### What the task asks
Extract the text of every row below, copying each line word for word and leaving the pictures out of your answer.

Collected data
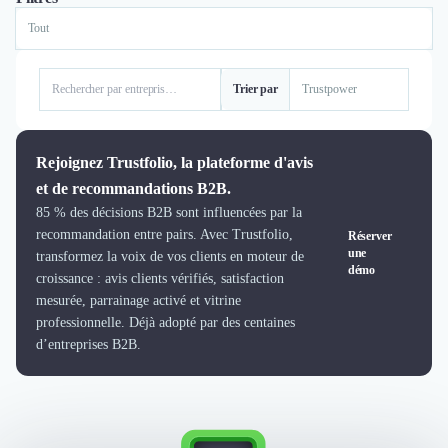
Logiciel SIRH
Logiciel de Gestion des Recrutements (ATS)
Solutions pour CSE
Marketing Digital
Trier par
Inbound Marketing
Image de Marque & Branding
Relations Presse et Publiques
Rejoignez Trustfolio, la plateforme d'avis
Prospection Commerciale
et de recommandations B2B.
Production Vidéo
85 % des décisions B2B sont influencées par la
Goodies et Cadeaux d'affaires
recommandation entre pairs. Avec Trustfolio,
Réserver
une
Événementiel
transformez la voix de vos clients en moteur de
démo
croissance : avis clients vérifiés, satisfaction
Strategie Marketing et Positionnement
mesurée, parrainage activé et vitrine
Search Engine Advertising (SEA)
professionnelle. Déjà adopté par des centaines
Social Ads
d’entreprises B2B.
Search Engine Optimisation (SEO)
Social Media
Growth Marketing
Marketing Automation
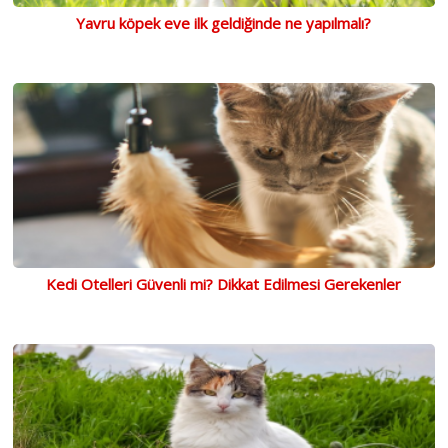
Yavru köpek eve ilk geldiğinde ne yapılmalı?
Kedi Otelleri Güvenli mi? Dikkat Edilmesi Gerekenler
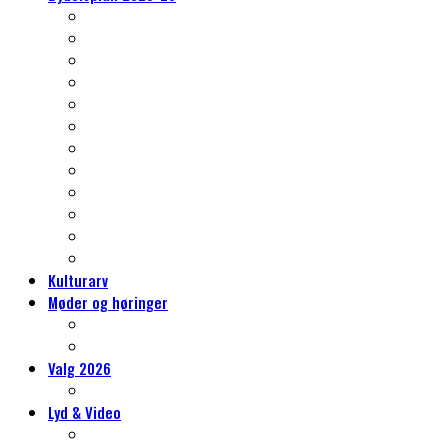
Nørrebros kulturarv
Klima og grønne- og blå indsatser
Et nyt kvarter – Vingelodden
Trafikken på Nørrebro
Gentrificering, almene boliger og byrum
Skoleliv og sammenhængskraft
Det er også jeres Nørrebro
Idrætslivet på Nørrebro
Mere kultur, mere kunst, mere Nørrebro
Erhvervslivet på Nørrebro
Social bæredygtighed
Tryghed på Nørrebro
Kulturarv
Møder og høringer
Møder og høringer
Vores høringssvar
Valg 2026
Hvorfor sidde i Lokaludvalget?
Lyd & Video
Lydvandringer på Nørrebro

### Result for this task
Logiciel SIRH
Logiciel de Gestion des Recrutements (ATS)
Solutions pour CSE
Marketing Digital
Trier par
Inbound Marketing
Image de Marque & Branding
Relations Presse et Publiques
Rejoignez Trustfolio, la plateforme d'avis
Prospection Commerciale
et de recommandations B2B.
Production Vidéo
85 % des décisions B2B sont influencées par la
Goodies et Cadeaux d'affaires
recommandation entre pairs. Avec Trustfolio,
Réserver
une
Événementiel
transformez la voix de vos clients en moteur de
démo
croissance : avis clients vérifiés, satisfaction
Strategie Marketing et Positionnement
mesurée, parrainage activé et vitrine
Search Engine Advertising (SEA)
professionnelle. Déjà adopté par des centaines
Social Ads
d’entreprises B2B.
Search Engine Optimisation (SEO)
Social Media
Growth Marketing
Marketing Automation
Yavru köpek eve ilk geldiğinde ne yapılmalı?
Kedi Otelleri Güvenli mi? Dikkat Edilmesi Gerekenler
Nørrebros kulturarv
Klima og grønne- og blå indsatser
Et nyt kvarter – Vingelodden
Trafikken på Nørrebro
Gentrificering, almene boliger og byrum
Skoleliv og sammenhængskraft
Det er også jeres Nørrebro
Idrætslivet på Nørrebro
Mere kultur, mere kunst, mere Nørrebro
Erhvervslivet på Nørrebro
Social bæredygtighed
Tryghed på Nørrebro
Kulturarv
Møder og høringer
Møder og høringer
Vores høringssvar
Valg 2026
Hvorfor sidde i Lokaludvalget?
Lyd & Video
Lydvandringer på Nørrebro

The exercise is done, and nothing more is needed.